Il ignorait qu’il n’y avait pas une once d’or parmi ses mille tonnes de roche. C’était de la pyrite. L’or des fous, dirait-on plus tard, un minéral sans la moindre valeur. L’expédition s’avérerait ruineuse et son commanditaire, Michael Lok, irait en prison, incapable de rembourser ses dettes. La réputation d’aventurier à succès de Martin serait quant à elle anéantie. Pour gagner sa vie, il se verrait obligé d’aller combattre des Espagnols, puis des Français.

Il ignorait aussi que l’île que venait d’observer l’équipage de l’Emmanuel, l’un des navires, n’existait pas.
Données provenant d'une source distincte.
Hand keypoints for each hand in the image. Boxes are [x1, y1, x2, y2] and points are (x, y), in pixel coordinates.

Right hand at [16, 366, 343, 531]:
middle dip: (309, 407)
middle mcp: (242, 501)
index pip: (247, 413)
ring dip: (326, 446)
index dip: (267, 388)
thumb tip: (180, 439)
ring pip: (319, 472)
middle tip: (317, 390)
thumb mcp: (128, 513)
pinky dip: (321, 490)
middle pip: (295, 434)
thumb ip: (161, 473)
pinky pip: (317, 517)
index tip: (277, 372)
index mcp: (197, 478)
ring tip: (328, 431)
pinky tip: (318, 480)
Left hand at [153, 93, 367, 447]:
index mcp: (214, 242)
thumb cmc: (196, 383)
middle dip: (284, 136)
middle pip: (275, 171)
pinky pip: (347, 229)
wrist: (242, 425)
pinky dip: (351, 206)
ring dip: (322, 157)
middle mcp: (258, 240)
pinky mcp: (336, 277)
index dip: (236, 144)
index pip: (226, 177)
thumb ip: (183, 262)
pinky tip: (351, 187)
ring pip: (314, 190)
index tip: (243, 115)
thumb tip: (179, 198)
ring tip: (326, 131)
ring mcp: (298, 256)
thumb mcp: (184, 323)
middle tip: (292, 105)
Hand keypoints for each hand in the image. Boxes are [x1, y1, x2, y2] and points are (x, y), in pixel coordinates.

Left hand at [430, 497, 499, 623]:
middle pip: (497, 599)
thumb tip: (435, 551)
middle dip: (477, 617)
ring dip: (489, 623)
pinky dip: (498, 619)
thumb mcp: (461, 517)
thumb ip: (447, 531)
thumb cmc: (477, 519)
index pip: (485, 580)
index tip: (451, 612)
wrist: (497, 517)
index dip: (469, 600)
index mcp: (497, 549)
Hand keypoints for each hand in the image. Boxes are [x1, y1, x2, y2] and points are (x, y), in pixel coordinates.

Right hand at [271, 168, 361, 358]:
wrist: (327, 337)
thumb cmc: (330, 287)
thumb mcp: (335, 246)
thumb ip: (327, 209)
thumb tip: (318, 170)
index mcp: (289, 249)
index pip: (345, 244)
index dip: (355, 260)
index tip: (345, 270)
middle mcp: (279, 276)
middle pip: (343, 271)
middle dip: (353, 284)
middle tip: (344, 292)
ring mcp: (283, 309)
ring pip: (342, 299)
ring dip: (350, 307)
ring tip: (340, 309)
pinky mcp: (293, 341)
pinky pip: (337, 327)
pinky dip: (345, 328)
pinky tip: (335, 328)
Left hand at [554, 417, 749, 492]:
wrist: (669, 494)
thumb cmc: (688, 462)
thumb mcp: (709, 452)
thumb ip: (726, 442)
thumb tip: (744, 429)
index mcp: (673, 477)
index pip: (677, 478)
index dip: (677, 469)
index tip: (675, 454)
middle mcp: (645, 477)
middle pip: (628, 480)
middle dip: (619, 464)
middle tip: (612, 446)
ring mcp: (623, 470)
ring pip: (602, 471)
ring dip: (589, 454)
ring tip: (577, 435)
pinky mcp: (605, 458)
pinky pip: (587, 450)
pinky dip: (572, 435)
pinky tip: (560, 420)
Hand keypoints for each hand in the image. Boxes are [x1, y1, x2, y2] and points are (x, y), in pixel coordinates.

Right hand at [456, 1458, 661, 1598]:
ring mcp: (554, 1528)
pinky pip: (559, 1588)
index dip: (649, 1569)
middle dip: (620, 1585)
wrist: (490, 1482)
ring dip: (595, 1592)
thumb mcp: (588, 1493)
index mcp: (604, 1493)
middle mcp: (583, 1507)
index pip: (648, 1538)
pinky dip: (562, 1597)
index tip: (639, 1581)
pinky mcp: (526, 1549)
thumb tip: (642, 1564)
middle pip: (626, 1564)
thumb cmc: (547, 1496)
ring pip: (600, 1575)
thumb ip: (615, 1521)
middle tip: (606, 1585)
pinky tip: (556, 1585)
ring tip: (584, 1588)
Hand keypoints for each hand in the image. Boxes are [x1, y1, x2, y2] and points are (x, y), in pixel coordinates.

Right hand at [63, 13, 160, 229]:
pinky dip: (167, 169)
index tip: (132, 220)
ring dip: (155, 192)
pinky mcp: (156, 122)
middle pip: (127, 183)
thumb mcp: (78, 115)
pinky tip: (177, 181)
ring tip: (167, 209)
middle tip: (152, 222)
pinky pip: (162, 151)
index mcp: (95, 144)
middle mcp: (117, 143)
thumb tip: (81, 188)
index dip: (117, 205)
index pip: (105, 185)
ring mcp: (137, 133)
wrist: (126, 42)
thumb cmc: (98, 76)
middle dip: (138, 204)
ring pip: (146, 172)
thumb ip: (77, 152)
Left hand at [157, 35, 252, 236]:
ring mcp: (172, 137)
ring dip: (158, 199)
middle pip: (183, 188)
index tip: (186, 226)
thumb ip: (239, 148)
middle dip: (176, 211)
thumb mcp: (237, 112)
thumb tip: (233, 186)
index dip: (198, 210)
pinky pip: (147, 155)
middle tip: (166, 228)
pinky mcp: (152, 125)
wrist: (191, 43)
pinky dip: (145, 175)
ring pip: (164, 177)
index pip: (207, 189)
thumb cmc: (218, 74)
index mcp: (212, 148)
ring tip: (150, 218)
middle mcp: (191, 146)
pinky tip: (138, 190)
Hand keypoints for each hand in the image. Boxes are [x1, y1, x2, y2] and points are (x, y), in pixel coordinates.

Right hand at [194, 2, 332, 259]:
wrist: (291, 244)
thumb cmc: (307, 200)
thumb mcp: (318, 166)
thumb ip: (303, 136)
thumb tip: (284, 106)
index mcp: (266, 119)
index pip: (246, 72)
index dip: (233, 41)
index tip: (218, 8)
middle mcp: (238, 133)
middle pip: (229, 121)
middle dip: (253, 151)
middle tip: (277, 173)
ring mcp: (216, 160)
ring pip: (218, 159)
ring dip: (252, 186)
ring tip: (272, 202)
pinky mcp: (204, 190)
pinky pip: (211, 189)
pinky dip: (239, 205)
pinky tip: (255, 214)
Martin n’était pas allé vérifier par lui-même. Trop risqué, avec toute la cargaison d’or. Cela ne l’empêcherait pas d’annoncer à tout le monde et à Sa Majesté qu’il avait découvert l’île Buss, qui lui appartenait officiellement et sur laquelle il ne manquerait pas de trouver des quantités phénoménales d’or lors d’un quatrième voyage — qui n’aurait jamais lieu.

Martin Frobisher était de bonne humeur parce qu’il se sentait parti pour la gloire.

Il entrerait pourtant dans l’histoire comme un navigateur de second ordre. Plus tard, on donnerait son nom à une baie (qu’il pensait être un détroit) et à un village inuit. Aujourd’hui, ce village s’appelle Iqaluit.

C’est tout, pour un explorateur rapportant de l’or qui n’en est pas et découvrant des îles qui n’en sont pas.